** Dataset entries **
--- START ---

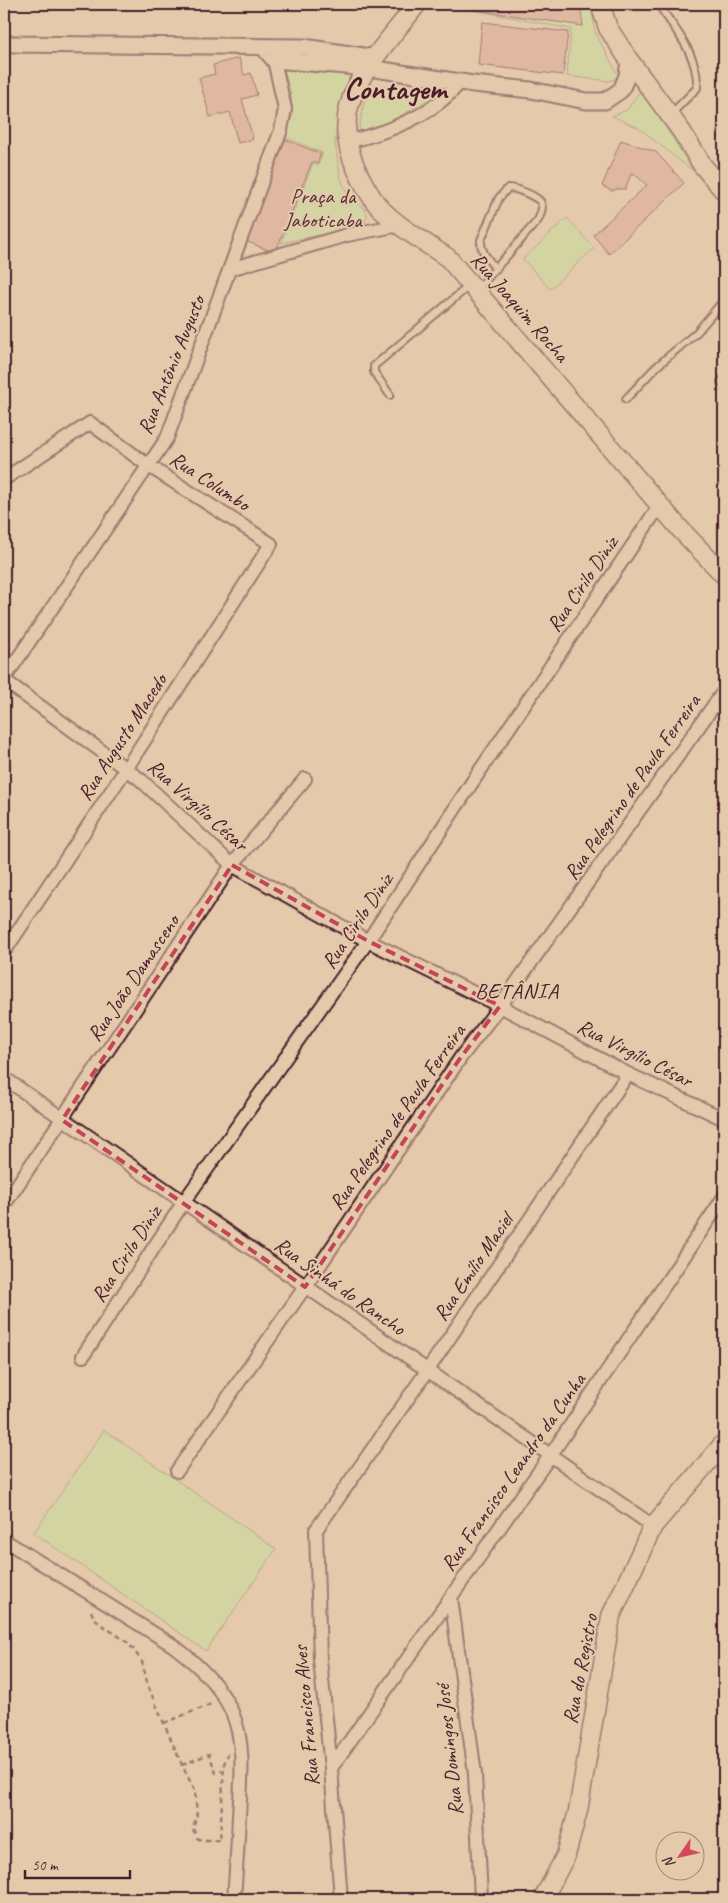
<svg xmlns="http://www.w3.org/2000/svg" width="728" height="1903" viewBox="0 0 728 1903" font-family="Caveat,sans-serif">
  <style>
    .green { fill: #c2e29a; stroke: #868062 }
    .building { fill: #dca594; stroke: #4a1f2b }
    .lines { fill: none; stroke-linecap: round; stroke-linejoin: round }
    .service-casing { stroke: #4a1f2b; stroke-width: 10 }
    .minor-casing { stroke: #4a1f2b; stroke-width: 16 }
    .tertiary-casing { stroke: #4a1f2b; stroke-width: 19 }
    .secondary-casing { stroke: #4a1f2b; stroke-width: 21 }
    .path { stroke: #4a1f2b; stroke-width: 2.5; stroke-dasharray: 5 4; stroke-linecap: butt }
    .service { stroke: #e4c9ab; stroke-width: 6 }
    .minor { stroke: #e4c9ab; stroke-width: 12 }
    .tertiary { stroke: #e4c9ab; stroke-width: 15 }
    .secondary { stroke: #e4c9ab; stroke-width: 18 }
    .marked { fill: none; stroke: #c44556; stroke-width: 4; stroke-dasharray: 10 6; stroke-linejoin: round }
    .labels { text-anchor: middle; stroke-width: 4; stroke-linejoin: round; paint-order: stroke }
    .park-label { font-size: 21px; fill: #563236; stroke: #e4c9ab }
    .street-label { font-size: 21px; fill: #4a1f2b; stroke: #e4c9ab }
    .neighbourhood-label { font-size: 22px; letter-spacing: 1px; fill: #4a1f2b; stroke: #e4c9ab }
    .town-label { font-size: 31px; font-weight: bold; fill: #4a1f2b; stroke: #e4c9ab }
  </style>
  <rect width="100%" height="100%" fill="#e4c9ab"/>
  <filter id="ink" filterUnits="userSpaceOnUse"><feTurbulence type="fractalNoise" baseFrequency=".02" numOctaves="2"/><feDisplacementMap in="SourceGraphic" scale="10" xChannelSelector="R" yChannelSelector="G"/><feConvolveMatrix kernelMatrix="1 2 1 2 8 2 1 2 1" color-interpolation-filters="sRGB"/></filter>
  <g filter="url(#ink)">
    <path class="green" d="M443,4H591L595,32L618,75L615,79L609,81L567,76L571,29Z
      M283,66L350,75L337,121L335,142L340,176L349,199L365,208L367,216L364,226L281,243L313,163L318,166L323,153L285,137L293,114L291,95Z
      M367,87L445,90L398,117L365,132H361L359,129Z
      M642,89L693,171L639,128L612,116L627,110Z
      M567,218L594,248L550,289L523,259Z
      M104,1430L276,1549L206,1651L34,1533Z"/>
    <path class="building" d="M459,4H580L583,26L463,8Z
      M482,22L568,32L563,75L478,65Z
      M239,58L244,75L251,73L257,95L242,99L253,139L238,143L230,112L210,117L199,78L215,74L213,65Z
      M284,139L321,154L317,164L312,162L275,253L243,240Z
      M621,140L656,152L684,183L609,254L593,235L647,185L632,172L625,189H617L612,191L602,186Z"/>
    <g class="lines">
      <g class="service-casing">
        <path id="service" d="M658,4C675,29 699,56 697,88L670,115
          M477,290L538,220C547,202 540,199 524,192C519,190 515,188 508,188L499,198L481,240C480,252 489,260 496,269
          M721,382L724,378
          M390,395L374,372V366L470,285
          M626,399L655,368L697,332L724,300"/>
      </g>
      <g class="minor-casing">
        <path id="minor" d="M346,142C387,133 434,115 460,82
          M230,269L347,235L400,225
          M4,479L90,423L149,466L271,544L126,769L4,952
          M4,679L167,438L281,130L285,109L274,60
          M4,680L141,780L232,865L368,941L500,1006L628,1074L724,1119
          M4,1078L653,1526
          M4,1205L232,865L305,779
          M83,1356L183,1203L368,941L475,778L660,505
          M177,1471L305,1287L461,1057L500,1006L724,691
          M4,1540L174,1646C197,1664 220,1685 232,1712C246,1745 241,1780 239,1815C238,1843 236,1871 234,1899
          M451,1598L475,1774L481,1899
          M331,1768L550,1456L724,1197
          M341,1899L331,1768L320,1660L316,1530L427,1371L628,1074"/>
      </g>
      <g class="tertiary-casing">
        <path id="tertiary" d="M4,44L304,47L376,58
          M264,48L274,60L369,68L473,84L531,90L586,101H605L621,90L627,76L629,60"/>
      </g>
      <g class="secondary-casing">
        <path id="secondary" d="M417,4C397,30 373,56 358,84C338,120 346,153 365,186C369,193 374,202 380,208C399,228 425,242 448,258L681,530L724,575
          M600,4L608,28L629,60L682,132L703,166L724,191
          M543,1899L566,1855L578,1811L611,1616L653,1526L724,1443"/>
      </g>
      <path class="path" d="M91,1611L93,1616L100,1624L126,1641L134,1650L142,1662L148,1686L182,1765L195,1791L197,1813L193,1829L197,1838L201,1840H220L224,1764L228,1754
        M164,1723L214,1703
        M182,1765L209,1754L216,1773L224,1770"/>
      <use href="#service" class="service"/>
      <use href="#minor" class="minor"/>
      <use href="#tertiary" class="tertiary"/>
      <use href="#secondary" class="secondary"/>
    </g>
  </g>
  <path d="M0 0H728V1903H0ZM232,865L368,941L500,1006L461,1057L305,1287L62,1120Z" fill="#e4c9ab" fill-opacity=".55" fill-rule="evenodd"/>
  <path class="marked" d="M232,865L368,941L500,1006L461,1057L305,1287L62,1120Z"/>
  <g class="labels">
    <g class="park-label">
      <text x="323" y="203">Praça da<tspan x="323" dy="24">Jaboticaba</tspan></text>
    </g>
    <g class="street-label">
      <text transform="translate(520 307) rotate(49)" y="7">Rua Joaquim Rocha</text>
      <text transform="translate(171 365) rotate(-68)" y="7">Rua Antônio Augusto</text>
      <text transform="translate(210 481) rotate(33)" y="7">Rua Columbo</text>
      <text transform="translate(582 584) rotate(-56)" y="7">Rua Cirilo Diniz</text>
      <text transform="translate(122 737) rotate(-57)" y="7">Rua Augusto Macedo</text>
      <text transform="translate(632 787) rotate(-55)" y="7">Rua Pelegrino de Paula Ferreira</text>
      <text transform="translate(198 805) rotate(42)" y="7">Rua Virgílio César</text>
      <text transform="translate(357 921) rotate(-56)" y="7">Rua Cirilo Diniz</text>
      <text transform="translate(133 978) rotate(-56)" y="7">Rua João Damasceno</text>
      <text transform="translate(635 1053) rotate(27)" y="7">Rua Virgílio César</text>
      <text transform="translate(397 1117) rotate(-55)" y="7">Rua Pelegrino de Paula Ferreira</text>
      <text transform="translate(126 1254) rotate(-57)" y="7">Rua Cirilo Diniz</text>
      <text transform="translate(473 1267) rotate(-56)" y="7">Rua Emílio Maciel</text>
      <text transform="translate(340 1286) rotate(35)" y="7">Rua Sinhá do Rancho</text>
      <text transform="translate(513 1472) rotate(-55)" y="7">Rua Francisco Leandro da Cunha</text>
      <text transform="translate(580 1669) rotate(-79)" y="7">Rua do Registro</text>
      <text transform="translate(306 1716) rotate(-95)" y="7">Rua Francisco Alves</text>
      <text transform="translate(449 1750) rotate(-96)" y="7">Rua Domingos José</text>
    </g>
    <g class="neighbourhood-label">
      <text x="517" y="998">BETÂNIA</text>
    </g>
    <g class="town-label">
      <text x="395" y="99">Contagem</text>
    </g>
  </g>
  <rect width="728" height="1903" fill="none" stroke="#e4c9ab" stroke-width="20"/>
  <rect x="10" y="10" width="708" height="1883" fill="none" stroke="#4a1f2b" stroke-width="2" filter="url(#ink)"/>
  <g transform="translate(680 1856) rotate(236)"><circle r="24" fill="#e4c9ab" stroke="#a68578"/>
  <path d="M0-4L9 19L0 12L-9 19Z" fill="#d1495b"/>
  <text y="-8" font-size="14" font-weight="bold" text-anchor="middle" fill="#4a1f2b">N</text>
  </g>
  <path d="M25 1870v8h105v-8" fill="none" stroke="#4a1f2b" stroke-width="2.5"/>
  <text x="32" y="1870" font-size="15" fill="#4a1f2b" stroke="#e4c9ab" stroke-width="4" paint-order="stroke">50 m</text>
</svg>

--- END ---

** TRY IT **
The lines above starting at the one that contains "M4,1205L232,865L305,779" and ending at the one that contains "M164,1723L214,1703" must be transcribed exactly, and no other lines may appear.

** REPLY **
          M4,1205L232,865L305,779
          M83,1356L183,1203L368,941L475,778L660,505
          M177,1471L305,1287L461,1057L500,1006L724,691
          M4,1540L174,1646C197,1664 220,1685 232,1712C246,1745 241,1780 239,1815C238,1843 236,1871 234,1899
          M451,1598L475,1774L481,1899
          M331,1768L550,1456L724,1197
          M341,1899L331,1768L320,1660L316,1530L427,1371L628,1074"/>
      </g>
      <g class="tertiary-casing">
        <path id="tertiary" d="M4,44L304,47L376,58
          M264,48L274,60L369,68L473,84L531,90L586,101H605L621,90L627,76L629,60"/>
      </g>
      <g class="secondary-casing">
        <path id="secondary" d="M417,4C397,30 373,56 358,84C338,120 346,153 365,186C369,193 374,202 380,208C399,228 425,242 448,258L681,530L724,575
          M600,4L608,28L629,60L682,132L703,166L724,191
          M543,1899L566,1855L578,1811L611,1616L653,1526L724,1443"/>
      </g>
      <path class="path" d="M91,1611L93,1616L100,1624L126,1641L134,1650L142,1662L148,1686L182,1765L195,1791L197,1813L193,1829L197,1838L201,1840H220L224,1764L228,1754
        M164,1723L214,1703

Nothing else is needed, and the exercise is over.